Cronaca

Un contropresidio alla passeggiata di Forza Nuova

«Riteniamo gravissimo che un’organizzazione dichiaratamente neofascista, collocata fuori dall’arco costituzionale, possa trovare spazio nel nostro territorio», commenta l’Anpi
Alessandra Portesani
Manerbio - © www.giornaledibrescia.it
Manerbio - © www.giornaledibrescia.it

A Manerbio si accende lo scontro sulla sicurezza. Forza Nuova ha annunciato per mercoledì alle 20.30 una «passeggiata per la legalità» da piazza Falcone. Un'iniziativa, trasformata in presidio nella medesima piazza dopo la decisione del questore Sartori, invisa e stigmatizzata pesantemente dai partiti del centrosinistra di Manerbio (Pd, Avs e M5S), dalla Cgil e dalla locale sezione Anpi che, in risposta, hanno annunciato il loro presidio pacifico con ritrovo alle 20 in piazza Italia.

«Riteniamo gravissimo che un’organizzazione dichiaratamente neofascista, collocata fuori dall’arco costituzionale, possa trovare spazio nel nostro territorio, soprattutto in un momento così simbolicamente delicato - si legge nel comunicato diramato -. Questa iniziativa si svolge infatti a pochi giorni dal 25 aprile, data fondativa della nostra Repubblica, che celebra la Liberazione dal nazifascismo e i valori di democrazia, libertà e antifascismo sanciti dalla Costituzione».

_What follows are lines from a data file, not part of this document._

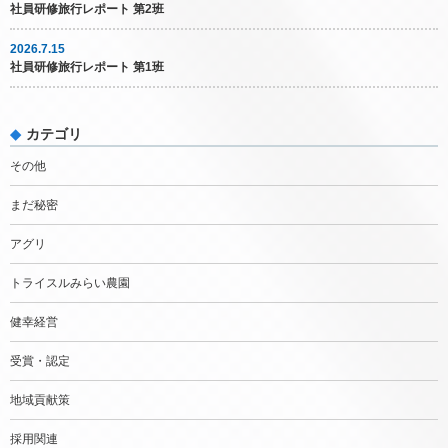
社員研修旅行レポート 第2班
2026.7.15
社員研修旅行レポート 第1班
カテゴリ
その他
まだ秘密
アグリ
トライスルみらい農園
健幸経営
受賞・認定
地域貢献策
採用関連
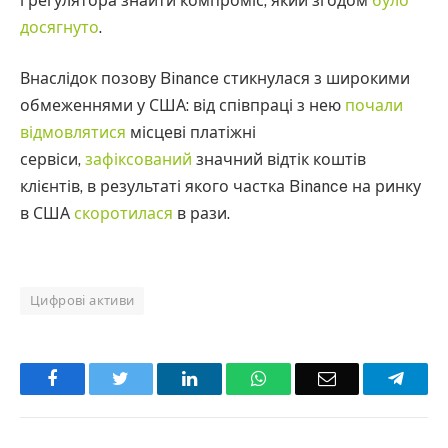
і регулятора знайти компроміс, який згодом
було
досягнуто
.
Внаслідок позову Binance стикнулася з широкими
обмеженнями у США: від співпраці з нею
почали
відмовлятися
місцеві платіжні
сервіси,
зафіксований
значний відтік коштів
клієнтів, в результаті якого частка Binance на ринку
в США
скоротилася
в рази.
Цифрові активи
Facebook
Twitter
LinkedIn
WhatsApp
Email
Teleg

Sulla manifestazione di Forza Nuova, l’amministrazione comunale fa sapere che «le autorizzazioni alle manifestazioni pubbliche non competono al Comune, ma all’autorità di pubblica sicurezza. Ciò premesso, Manerbio non è e non vuole essere terreno di scontro ideologico, né palcoscenico per chi prova a trasformare temi complessi, come quello della sicurezza, in strumenti di divisione. La nostra comunità si riconosce nei valori della legalità, della democrazia, del rispetto dei principi costituzionali e della convivenza civile». Quindi «prendiamo le distanze da qualsiasi iniziativa che possa richiamare, anche indirettamente, ideologie antidemocratiche o alimentare un clima di tensione, odio e violenza».

Firme

Nel frattempo sono state raccolte oltre 350 firme in un paio di giorni per denunciare una situazione che i residenti definiscono «non più sostenibile». In via San Martino resta alta l’attenzione sulla questione sicurezza. La segnalazione, accompagnata da un esposto formale protocollato ieri mattina, punta i riflettori su una serie di criticità, come risse e inciviltà, che negli ultimi tempi si sono intensificate. «Serve continuità nei controlli, dobbiamo poter vivere una tranquillità costante - precisano i promotori dell’iniziativa -. Negli ultimi tre giorni, con i costanti controlli attivati dalle forze dell’ordine, sembra di essere tornati indietro di vent’anni, quando qui non c'era violenza, quando i residenti non avevano paura di uscire di casa la sera».

Alla raccolta firme hanno aderito moltissime attività commerciali del centro storico, oltre a residenti e persone di fuori paese che Manerbio la vivono tutti i giorni per lavoro, segno di un disagio condiviso. Tra le novità annunciate, la costituzione di un comitato civico che, con molta probabilità, prenderà il nome dalla via stessa. Residenti e commercianti hanno poi sottolineato con forza la natura apartitica della loro sottoscrizione: «La nostra raccolta firme è genuina, nasce da una criticità evidente. Non vogliamo che venga strumentalizzata da alcuna parte politica».